Я посмотрел на Леру. В ней было что-то от милого бурундучка или белочки. Кажется, щеки ее немного округлились за время жизни у нас. Поймав мой взгляд, она отвела глаза. Включила телевизор и принялась тереть ногти бархоткой.

Зинаида становится все отвратительнее, — продолжал я. — Кажется, она воплощение всего, что я ненавижу: подлая, трусливая, — она, кажется, находит настоящее и единственное удовольствие в том, чтобы мучить людей, помыкать, наслаждаться их зависимостью от нее.

Глава 4

Первая моя запись, что появилась в дневнике после того страшного гриппа, была лаконичная и вялая (давали себя знать слабость и нежелание делать что бы то ни было):

Чувствую себя тошнотно. Кажется, что кости размякли и могут больше не затвердеть. Еще до кучи схлопотал осложнение — дергается, хоть и не часто, не только щека, но и веко. Надо к неврологу, но, может, пройдет само. Первое чувство после того, как очнулся, было — зол на маму.

За мной, оказывается, ухаживали. Девушка из диспансера, черненькая, симпатичная. Сидит в регистратуре. Кажется, влюблена. Говорит, что все время, пока я бредил, колола лекарства, следила. Мне перед ней неудобно, работали в одной больнице, а я даже не знал, как ее зовут. Принесла покушать. Стеснялся, но ел. Денег нет даже на еду. Стипендию не дали, скоты.

Черненькую девушку звали Лера. Когда грипп ослабил, наконец, хватку, и я увидел вместо колеблющихся зловещих фигур, что толпились вокруг меня, вполне четкие очертания стен, мебели, потолка с лампочкой, я понял, что это не моя общажная комната, но очень на нее похожая. Я лежал и смотрел, как в углу в своей паутине разминает лапки паук-дистрофик с длиннющими ногами.

Вошла девушка, которая показалась мне знакомой, да и замерла на полпути ко мне, наверное, не ожидала, что я буду в сознании.

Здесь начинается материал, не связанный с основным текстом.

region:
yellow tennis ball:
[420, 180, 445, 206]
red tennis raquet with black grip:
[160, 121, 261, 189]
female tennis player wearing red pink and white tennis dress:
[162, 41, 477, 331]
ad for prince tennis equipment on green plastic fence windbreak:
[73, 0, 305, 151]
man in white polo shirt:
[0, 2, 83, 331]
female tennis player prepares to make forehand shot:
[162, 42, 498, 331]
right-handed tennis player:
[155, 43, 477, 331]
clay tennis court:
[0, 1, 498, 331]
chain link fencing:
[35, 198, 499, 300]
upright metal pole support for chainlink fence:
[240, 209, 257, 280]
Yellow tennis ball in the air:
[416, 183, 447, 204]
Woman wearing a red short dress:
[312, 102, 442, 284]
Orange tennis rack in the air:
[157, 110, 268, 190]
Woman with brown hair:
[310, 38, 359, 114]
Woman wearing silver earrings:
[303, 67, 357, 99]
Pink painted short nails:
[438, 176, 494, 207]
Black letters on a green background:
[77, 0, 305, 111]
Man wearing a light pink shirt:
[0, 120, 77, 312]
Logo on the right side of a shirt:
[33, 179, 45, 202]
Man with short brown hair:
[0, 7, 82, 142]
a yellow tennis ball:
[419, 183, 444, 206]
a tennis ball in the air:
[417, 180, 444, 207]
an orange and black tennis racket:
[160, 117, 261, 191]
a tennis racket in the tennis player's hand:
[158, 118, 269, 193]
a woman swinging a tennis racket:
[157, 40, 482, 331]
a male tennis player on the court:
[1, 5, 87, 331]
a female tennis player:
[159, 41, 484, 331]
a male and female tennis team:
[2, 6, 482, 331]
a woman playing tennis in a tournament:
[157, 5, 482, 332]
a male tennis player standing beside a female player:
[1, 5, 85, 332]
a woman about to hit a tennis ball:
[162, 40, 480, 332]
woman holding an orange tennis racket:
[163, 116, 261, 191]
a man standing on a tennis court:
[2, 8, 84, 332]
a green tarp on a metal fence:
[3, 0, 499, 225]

«Э-э-э… здравствуйте», — сказал я.

Она смотрела на меня во все глаза. Я застеснялся своего неприглядного, как я понимал, вида, запаха изо рта, который я чувствовал, — видимо, мое напряжение передалось ей. Скромно примостившись в моих ногах на кровати, она сказала, наконец:

«Это моя комната. Мы с подругой вас сюда перетащили. Вы спокойно болейте здесь, я у нее пока поживу. Вы меня не стесняете».

«А вы знаете, что меня отчислили? Что я теперь в академии персона нон грата?»